Veal Shoulder Tender with Couscous Stuffing and Potato-Eggplant Ratatouille

Recipe courtesy of Chef Tim Soufan, Ramon's Macaroni Grill

 

Yield: 12

Ingredients

Couscous Stuffing
1/2 cup red bell pepper, diced
1 teaspoon minced garlic
1 tablespoon olive oil
3 cups veal stock
1/2 cup dried cranberries
2 cups sliced oyster mushrooms
1 1/2 cups uncooked couscous
1 cup slivered almonds
1 cup Alouette Crème de Brie Cheese Spread
1 teaspoon finely chopped fresh oregano
1 teaspoon finely chopped fresh parsley
1 teaspoon finely chopped fresh sage
1 teaspoon Kosher salt
1/2 teaspoon coarse grind black pepper

Veal in Espagnole Sauce
6 each veal shoulder tenders
4 tablespoons olive oil
1 quart veal demi-glace
1 cup tomato purée
1 teaspoon Tabasco Pepper Sauce
2 each fresh parsley sprigs
1 each fresh oregano sprig
1 each fresh rosemary sprig
1 each fresh sage sprig

Ratatouille
4 each chopped Asian eggplant
3 cups chopped red bell peppers
3 cups chopped drained stewed tomatoes
2 tablespoons minced garlic
1/4 cup extra-virgin olive oil
2 teaspoons Kosher salt
1 teaspoon coarse grind black pepper
3 each chopped Idaho russet potatoes
1/3 cup veal demi-glace
1/4 cup finely chopped fresh parsley
2 tablespoons chopped shallot

Directions

For Couscous Stuffing: Sauté bell pepper and garlic in oil in large saucepan. Add stock and cranberries; bring to a boil. Stir in mushrooms, couscous, almonds, cheese spread and herbs; cover and remove from heat. Season with salt and black pepper. Spread couscous on sheet pan. Cool.
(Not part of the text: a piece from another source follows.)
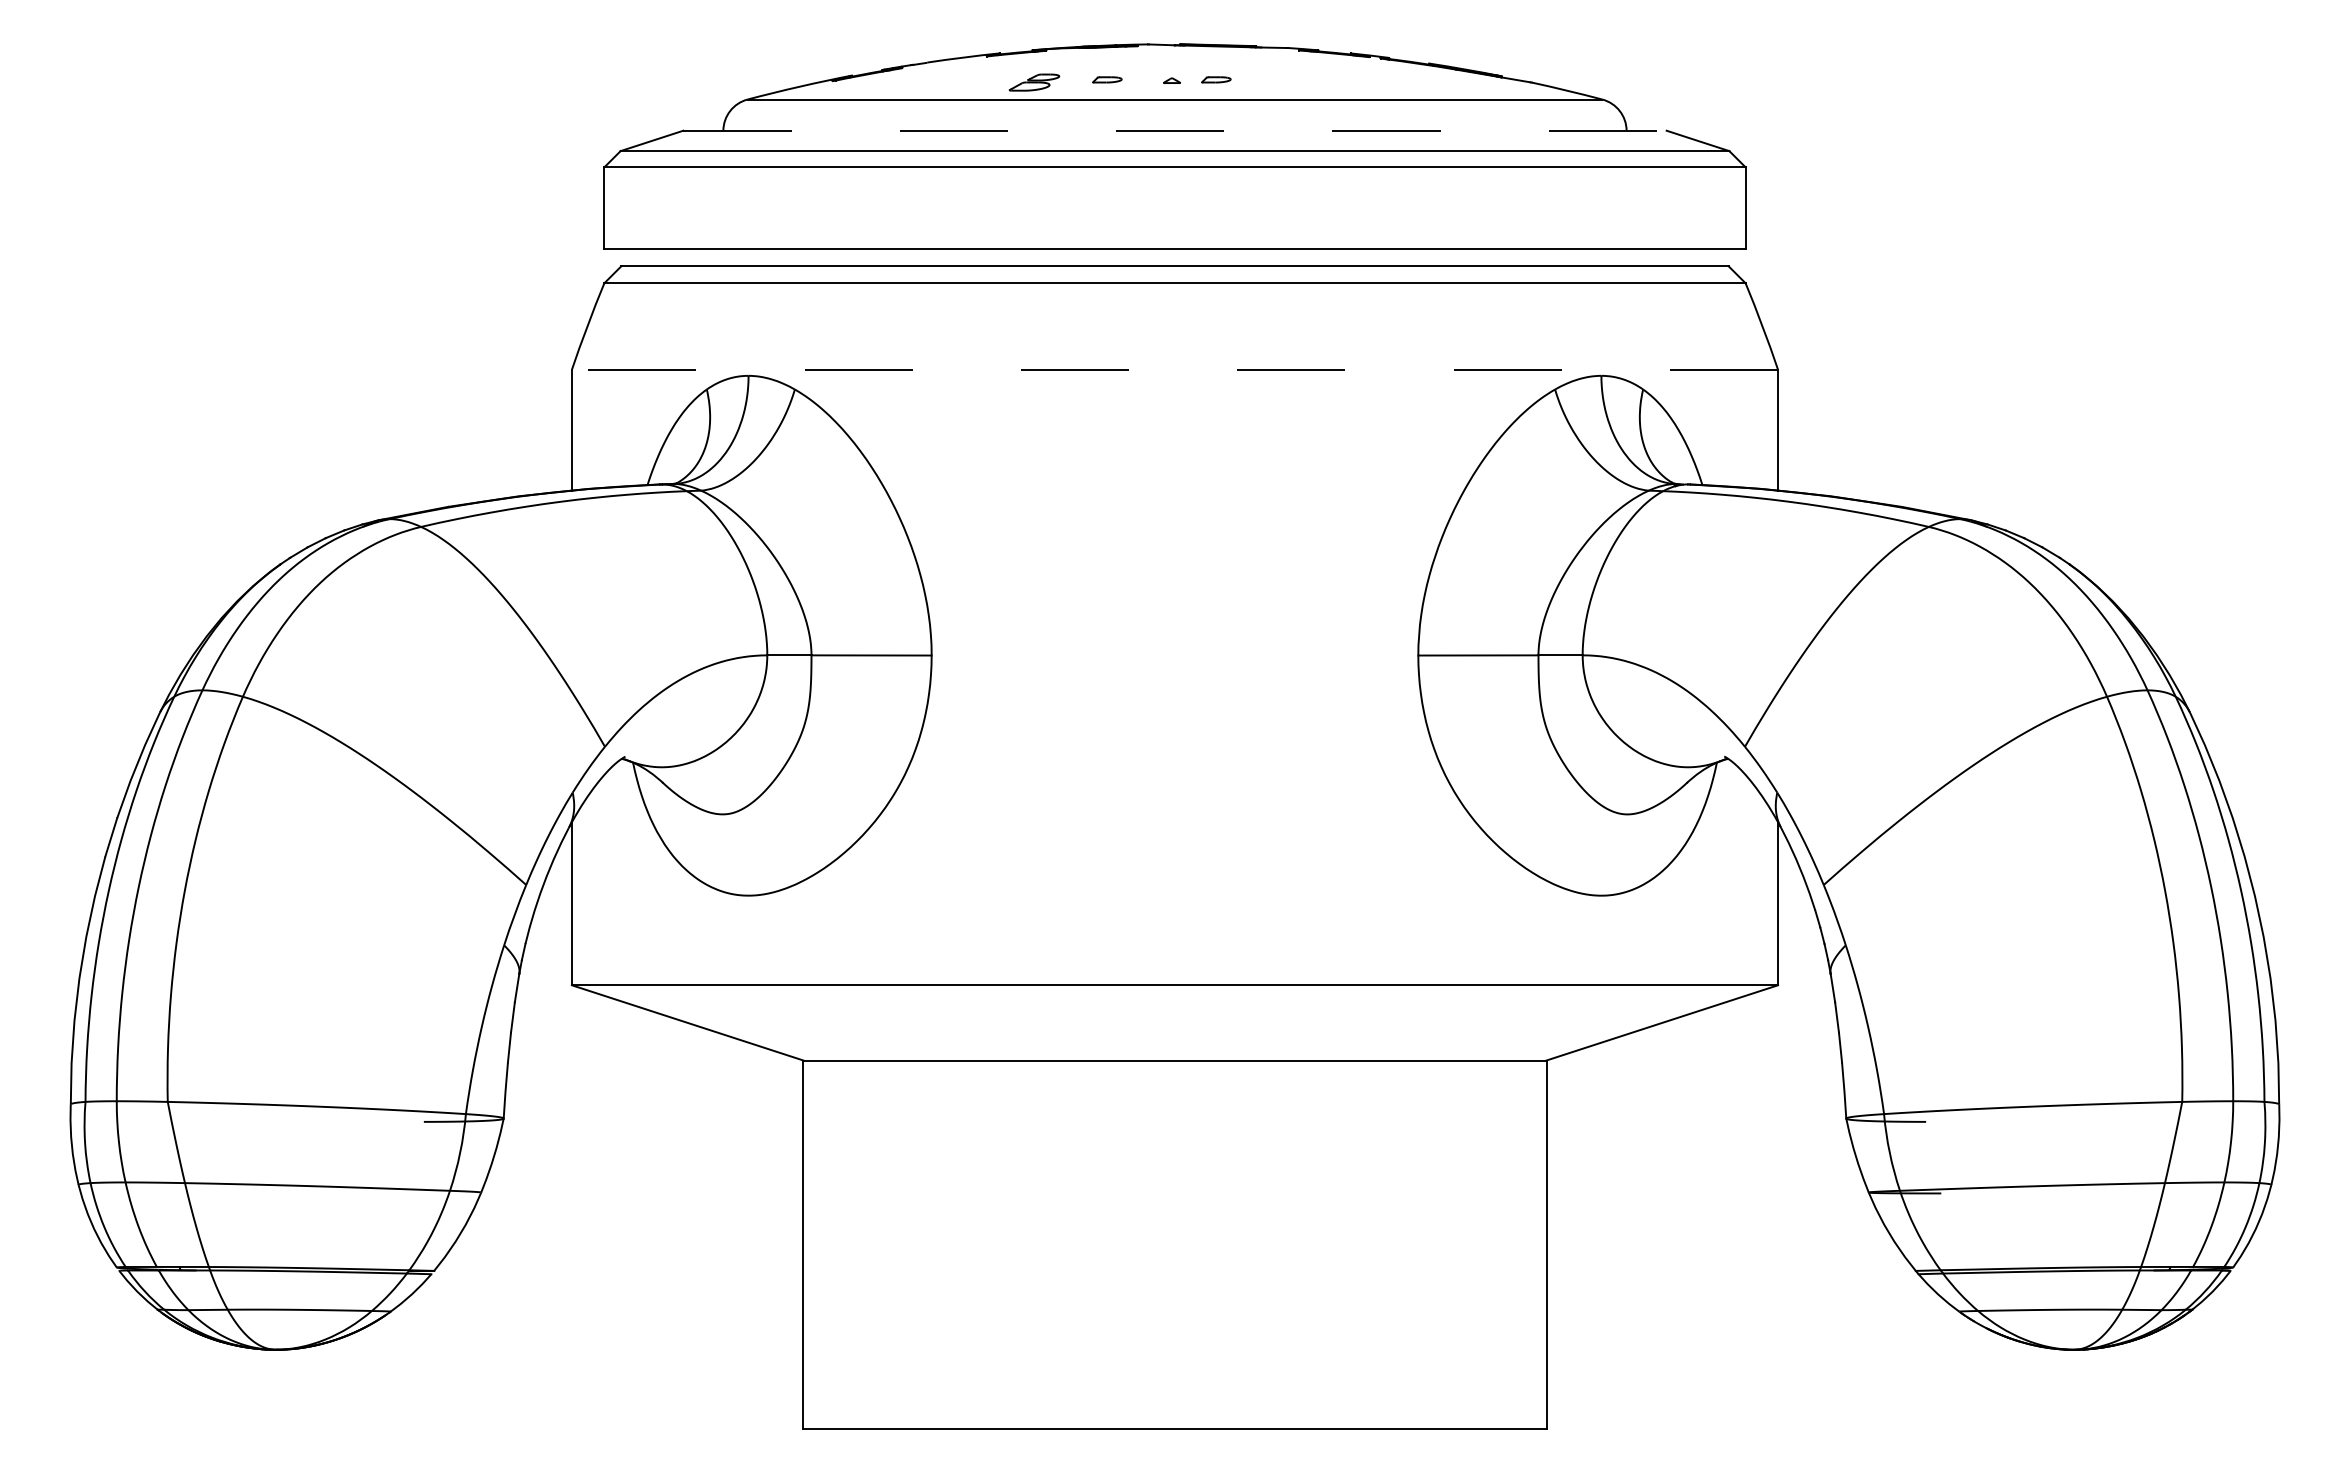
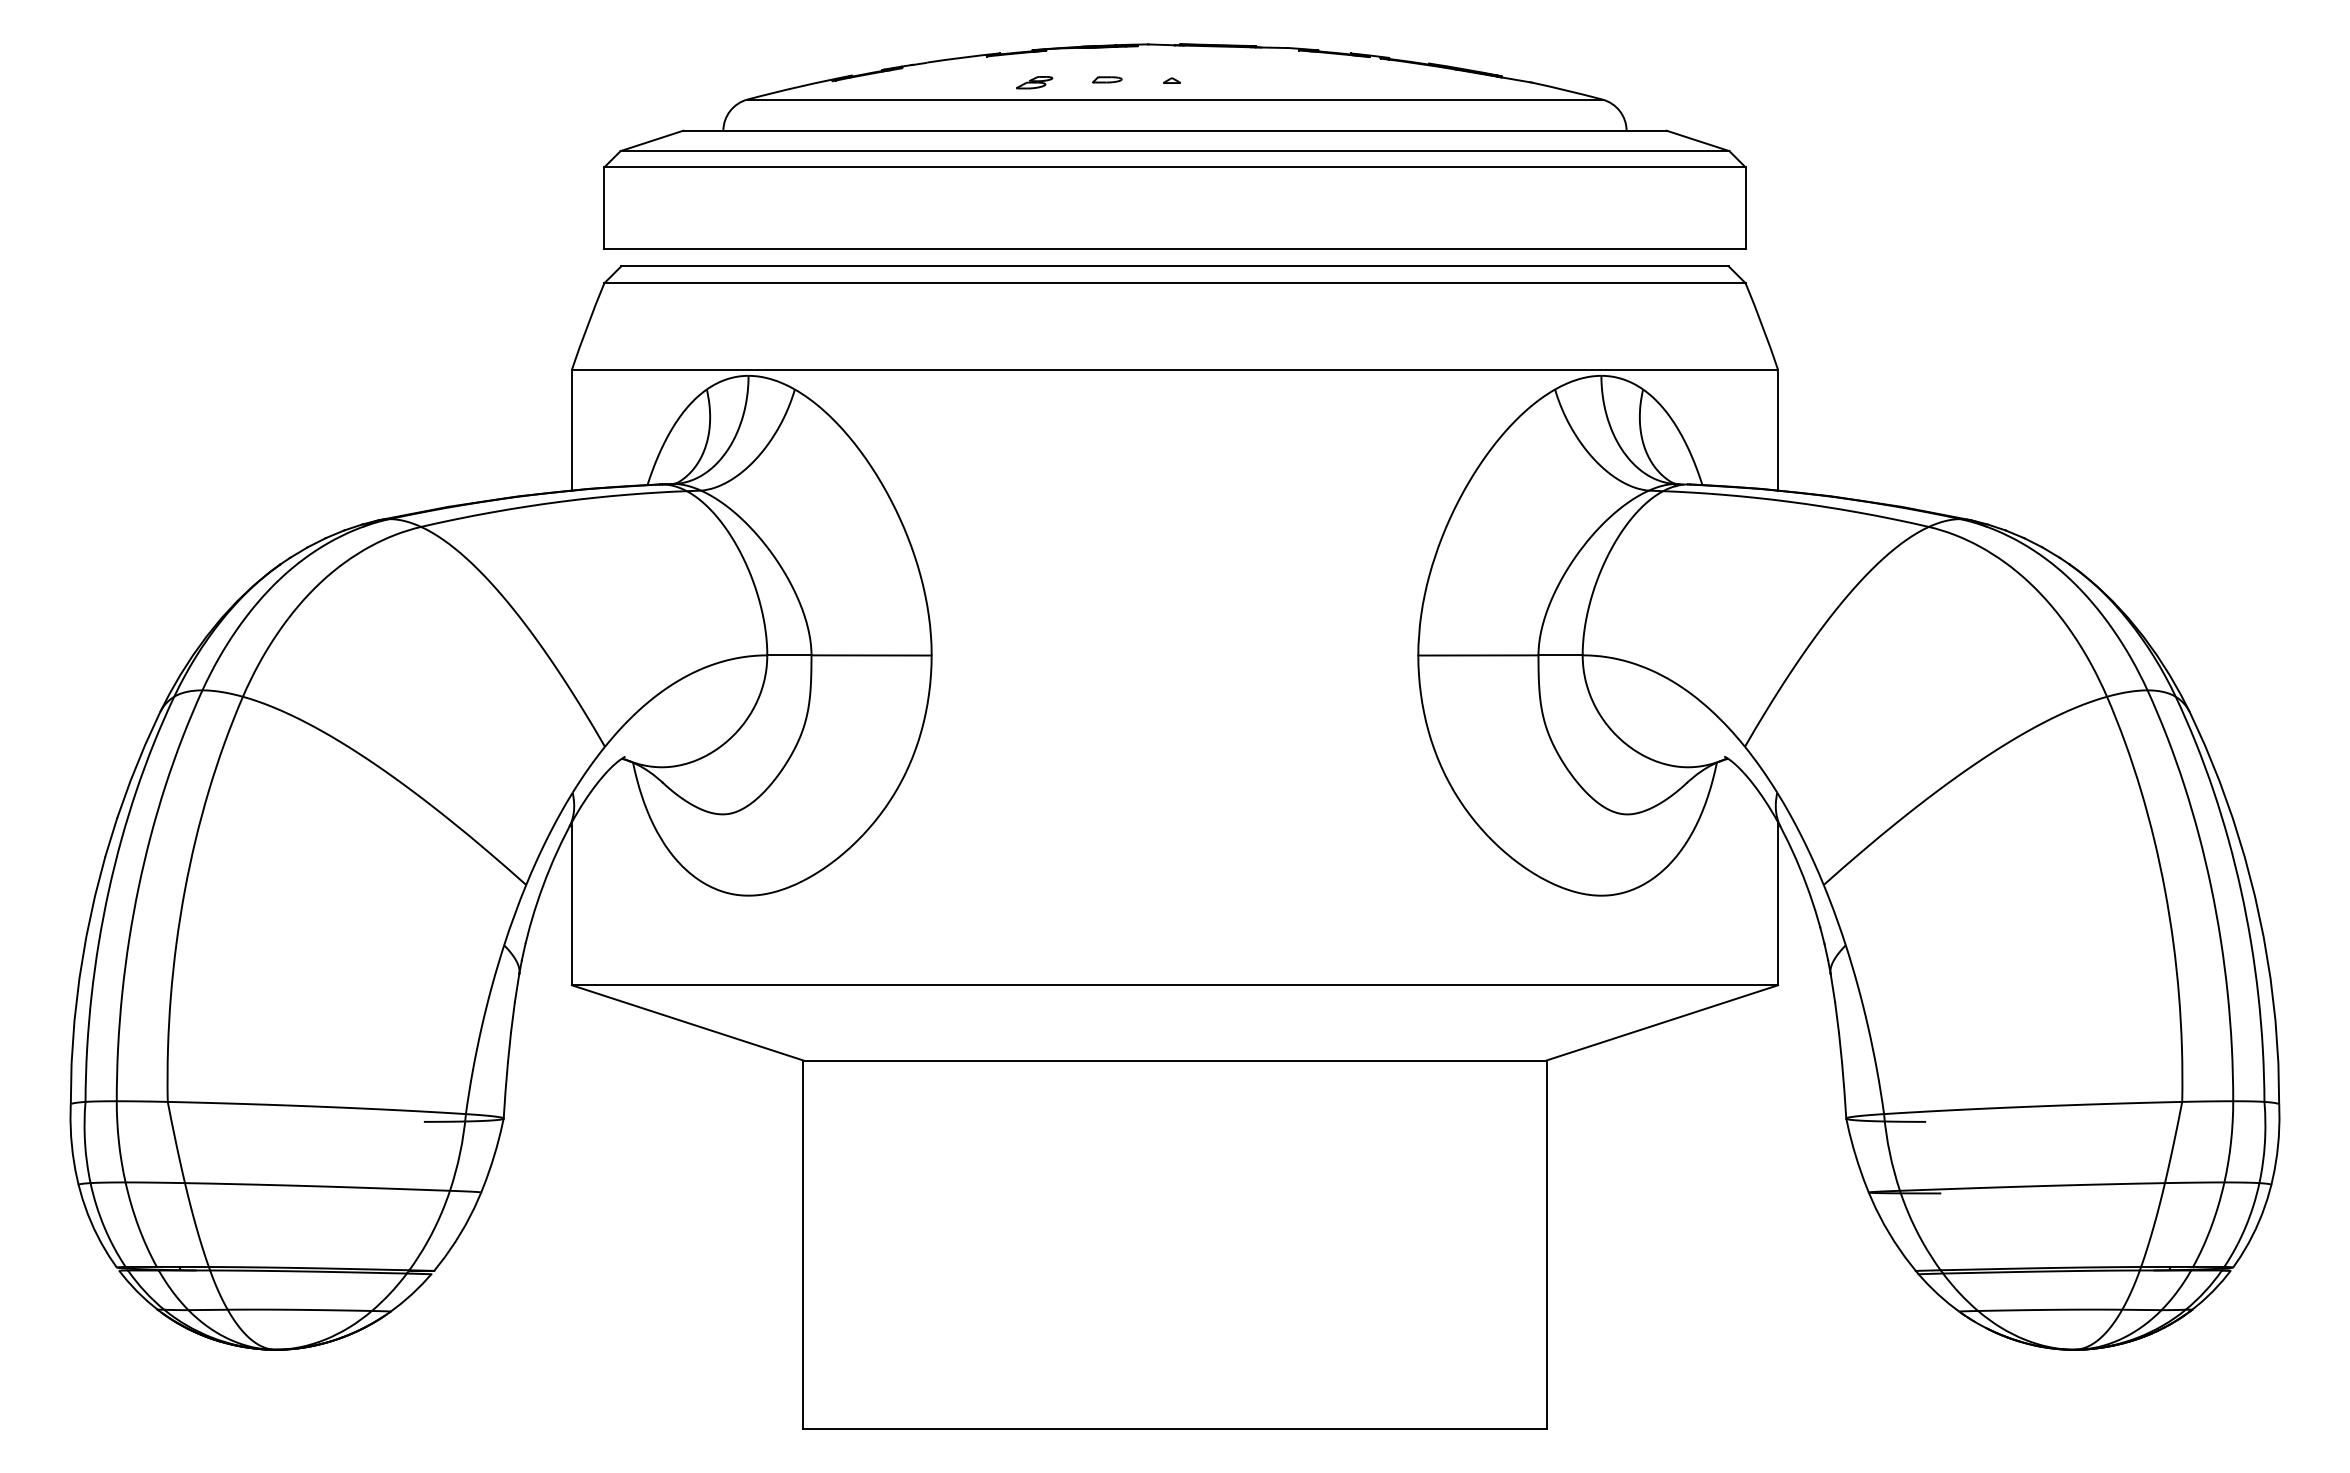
part at (1216, 79): present -> none
part at (1034, 82) size: 53x19 px -> 38x14 px
line at (1175, 130): dashed -> solid
line at (1174, 369): dashed -> solid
For Veal in Espagnole Sauce: Butterfly veal tenders. Spread about 3/4 cup couscous mixture over cut side of each tender. Roll up and tie with string in several places.
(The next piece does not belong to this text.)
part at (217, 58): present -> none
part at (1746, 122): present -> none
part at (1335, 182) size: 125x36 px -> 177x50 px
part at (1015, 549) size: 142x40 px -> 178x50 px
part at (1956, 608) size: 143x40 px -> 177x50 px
Pan sear batches of 3 stuffed tenders in 2 Tbsp oil; place in roasting pan.

Combine demi-glace, tomato purée, pepper sauce and herbs in large saucepan; bring to a boil. Add sauce to roasting pan.

Cover pan tightly with aluminum foil. Braise in 325°F oven for 1 to 1-1/2 hours or until veal is fork-tender. Strain braising liquid; reduce by half to 2-1/2 to 3 cups. Set aside.

For Ratatouille:
Toss eggplant, bell peppers, tomatoes, 1 Tbsp garlic, 2 Tbsp olive oil, 1 tsp salt and 1/2 tsp black pepper in large bowl; spread on sheet pan. Roast in 375°F oven 20 to 30 minutes or until tender.

Toss potatoes, demi-glace, parsley, shallot, 2 Tbsp oil, remaining 1 Tbsp garlic, 1 tsp salt and 1/2 tsp black pepper in large bowl; spread on second sheet pan. Roast in 375°F oven 40 o 45 minutes or until tender.

Combine both vegetable mixtures; season with salt and black pepper. Set aside; keep warm.

Per order: Spoon 1 cup ratatouille on plate or in shallow bowl. Top with 6 to 7 oz (about 5 slices) stuffed veal tender and 1/4 cup reduced braising liquid.